Saturday, May 8, 2010

Zebrafish larvae are a surprisingly compatible stand-in for humans as researchers test the next generation of insomnia drugs.

1-Researchers at Harvard University have developed a screening tool that tests the effects of thousands of compounds on zebrafish behavior in an effort to discover new pathways that govern sleep. The research, may result in new drugs to treat insomnia and other sleep-related disorders.
2-Alexander Schier and his colleagues at Harvard developed an automated system to assess 60,000 distinct sleep related behaviors in zebrafish. After Screening 5,600 small molecules on the larvae, the team discovered 463 significant sleep altering compounds, many of which have been known to have similar effects in humans.
3- "This was a proof of principle that many of the pathways found in humans are conserved in fish." It's still unclear what molecular mechanisms control sleep and wakefulness. Sleep drugs generate $7 billion in annual profits in the US. However the drug development process is tedious and expensive. Schier believes that testing drug candidates in Zebrafish could be a cheap and straightforward alternative to conventional drug screeing.
4-"The advantage of Zebrafish is that you can keep large numbers of animals in very small space and raise many animals relatively cheaply" says Schier. Unlike files and worms, which are often used in the early stages of pharmaceutical research, fish are vertebrates. " Much can be found in zebrafish that is relevant to mammals, " he says.

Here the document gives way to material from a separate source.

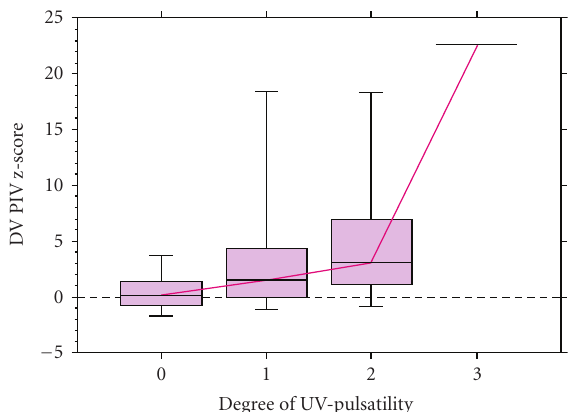
Figure 3: Umbilical venous pulsations in relationship with ductus venosus z-score of pulsatility index for veins. 0 = normal blood velocity; 1 = flow with a single pulsation; 2 = double pulsation; 3 = triple pulsating flow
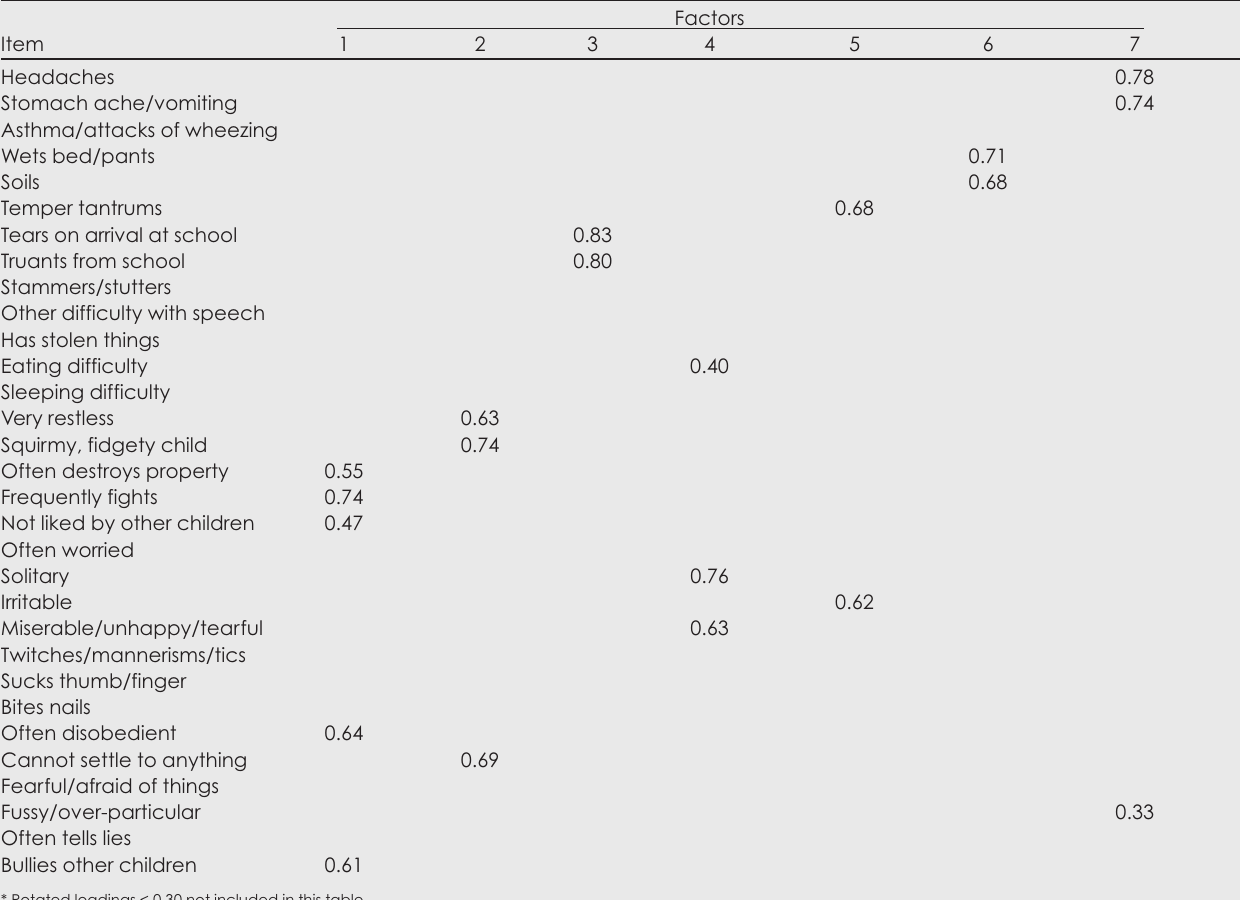
Table I. The Rutter Scale A2 — results of principal factor analysis followed by Varimax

5-To screen the drugs, researchers pipetted single Zebrafish larvae into a tiny well of a 96 well tray. Each well was injected with a drug, with one drug tested on 10 different larvae. They placed the tray in a recording chamber  with infrared and white LED lights and a camera connected to computer software. After lining the tray up with a corresponding grid on the computer screen, researchers programmed the timing of light to simulate day and night. The camera recorded each fish's activity over two days and video tracking software plotted out each fish's movements per seconds.